Frequently Asked Questions
We're here to help you every step of the way.
Our Bigs come from diverse backgrounds just like our Littles. They are regular people, just like you. You don’t need any special degrees or job skills. You just have to want to positively impact a young person. Role models come in all shapes and sizes, and you could be a perfect fit.
Our process helps Big Brothers Big Sisters, the Big, the Little and the parent/guardian get to know each other and know what to expect. Our staff considers personalities, age preferences, backgrounds, and location, but the final decision is always yours.
Youth and parent/guardians hear about Big Brothers Big Sisters from a teacher, a counselor, their church, a friend who has a Big, commercials, etc. All youth and parent/guardians choose to be part of the program.
The youth come from a variety of home environments, socio-economic levels, ethnic backgrounds, neighborhoods, and schools across our community. They are all unique but they all have a need for another positive adult role model in their life.
As a Big/Little team, you decide together what you want to do and then your Little gets approval from his or her parent/guardian. We recommend that you keep a consistent schedule of outings and get together on a regular basis. Your Match Support Specialist will provide more guidance on this. The outings will also depend on the comfort level of your Little’s parents, your Little, and you.

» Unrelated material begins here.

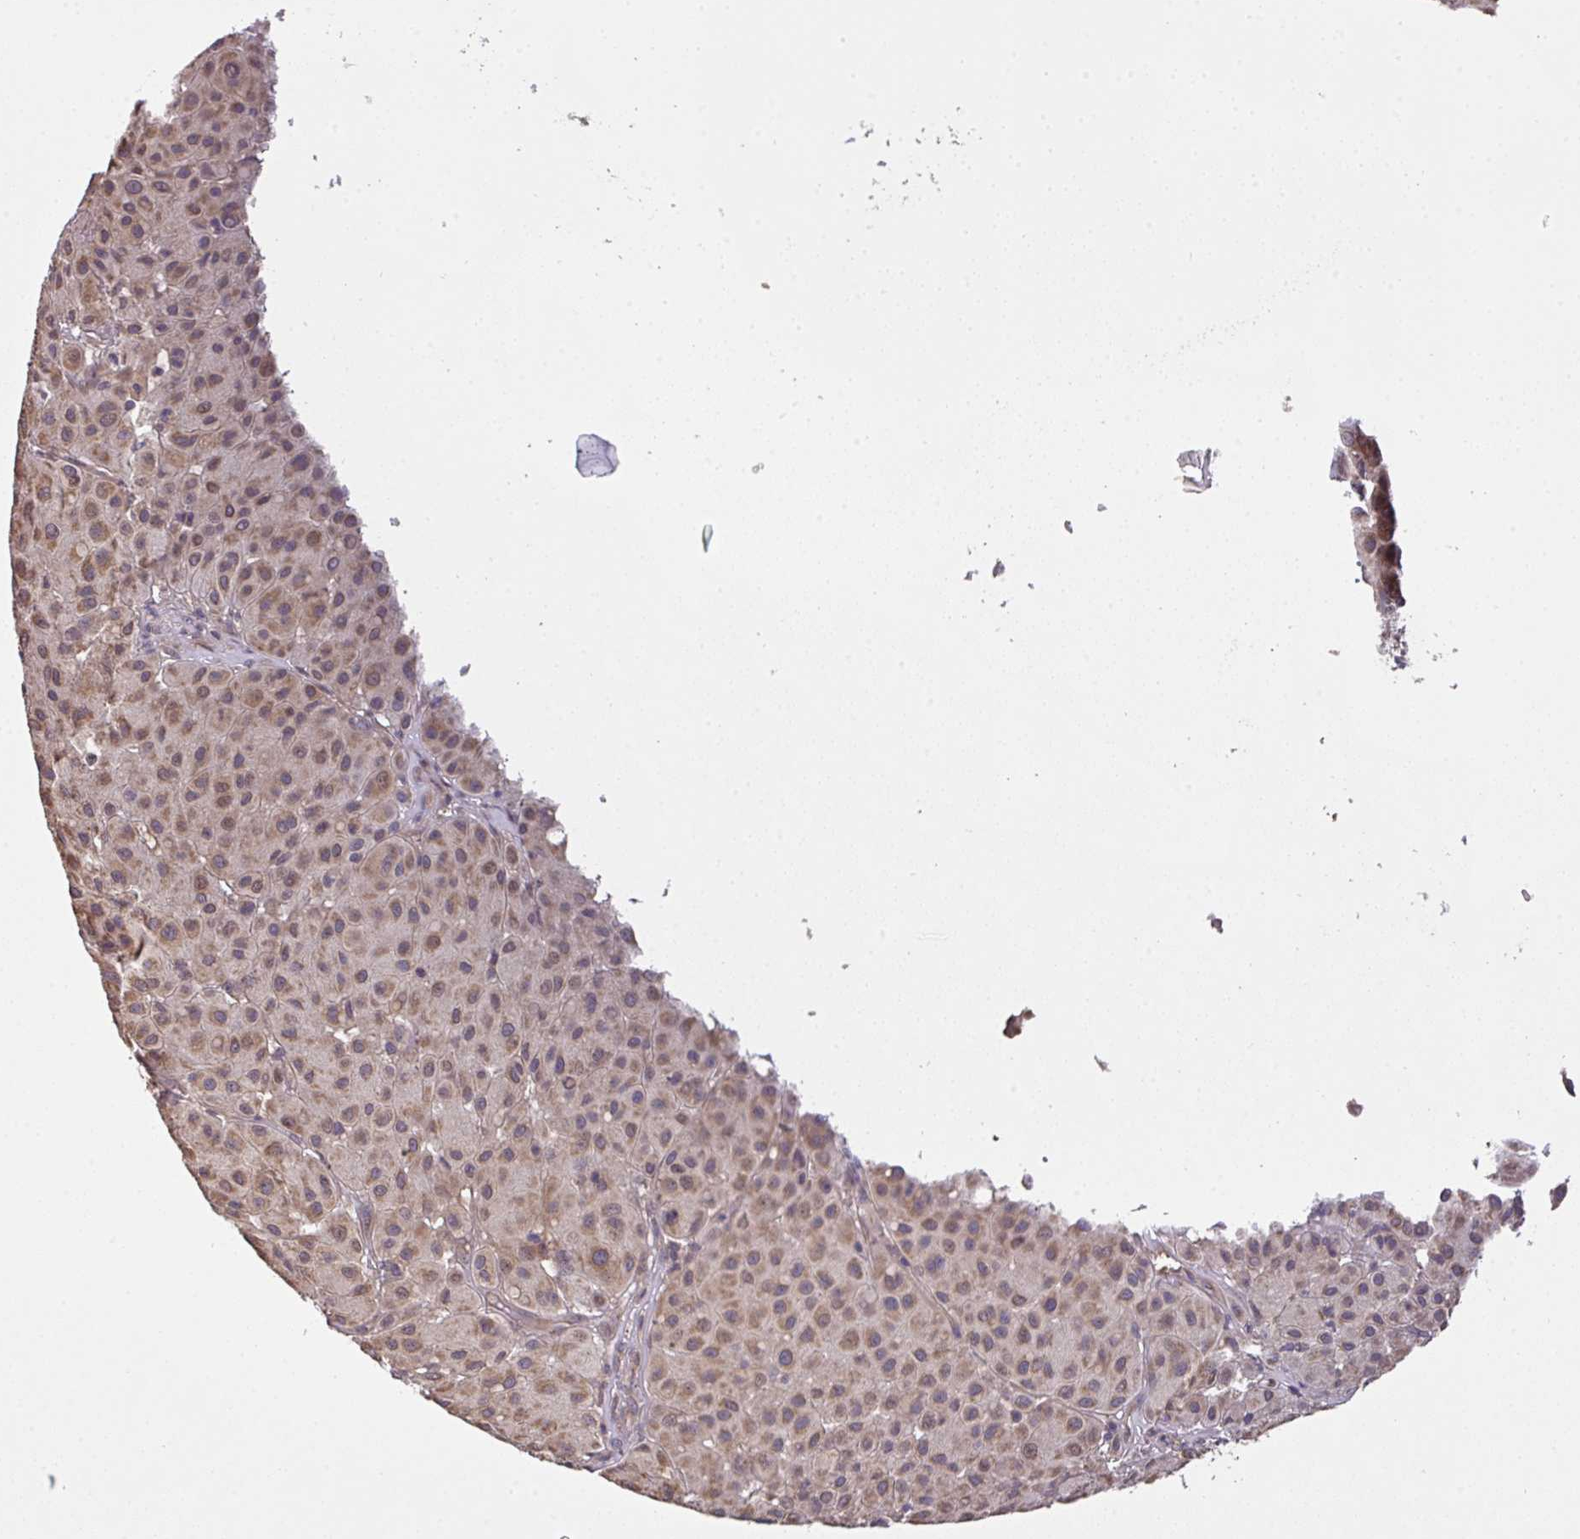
{"staining": {"intensity": "moderate", "quantity": ">75%", "location": "cytoplasmic/membranous"}, "tissue": "melanoma", "cell_type": "Tumor cells", "image_type": "cancer", "snomed": [{"axis": "morphology", "description": "Malignant melanoma, Metastatic site"}, {"axis": "topography", "description": "Smooth muscle"}], "caption": "Malignant melanoma (metastatic site) stained with a brown dye shows moderate cytoplasmic/membranous positive staining in approximately >75% of tumor cells.", "gene": "C1QTNF9B", "patient": {"sex": "male", "age": 41}}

The quality of the time you invest with your Little is more important than the amount of money you spend. That’s why we don’t encourage spending a lot of money on your outings. The goal of the relationship is to help your Little see the world through a different lens so you can inspire your Little to reach their full potential. If you are going to spend money, we encourage you to seek out low-cost activities, especially in the beginning. Play a game together or share that pizza that you were going to have for lunch anyway. Our agency offers donor-supported group activities that are a great way to meet other matches. As a Big, you may also receive notices for free tickets to cultural activities, sports activities, and community events for you both to enjoy.
Ask your Little what they like to do and find common interests. You can go to the library, check out a book and read together. Buy a comic book to read together. Play a board game. Go on a nature walk. Hit a bucket of golf balls at the local driving range. Take a ride in the car with the radio on and talk about the music you like. You want to select activities that give each of you a chance to learn more about one another. For children, playing can be learning. Most important: keep it simple and enjoy yourselves!
In the beginning it’s most important for you and your Little to get to know each other. This should happen best on a one-to-one basis. However, over time it’s also valuable for your Little to get to know the people who are important to you. Just keep in mind that if you’re spending lots of time with others, your Little may begin to feel jealous or neglected. The focus is the friendship you develop with your Little.
Once you are matched with your Little, a Match Support Specialist from the agency will be in regular contact with you to aid and give feedback. Any time you are unsure about what to do or how to handle a situation, you will have a Match Support Specialist there to help. They’ll help you with ideas for activities, guidance for handling possible difficult situations, and feedback on how you are making a difference.
No, Littles have a parent or guardian in their life already. What they need is a Big to spend quality, one-on-one time with them. Someone to have fun with, someone they can confide in, someone like you!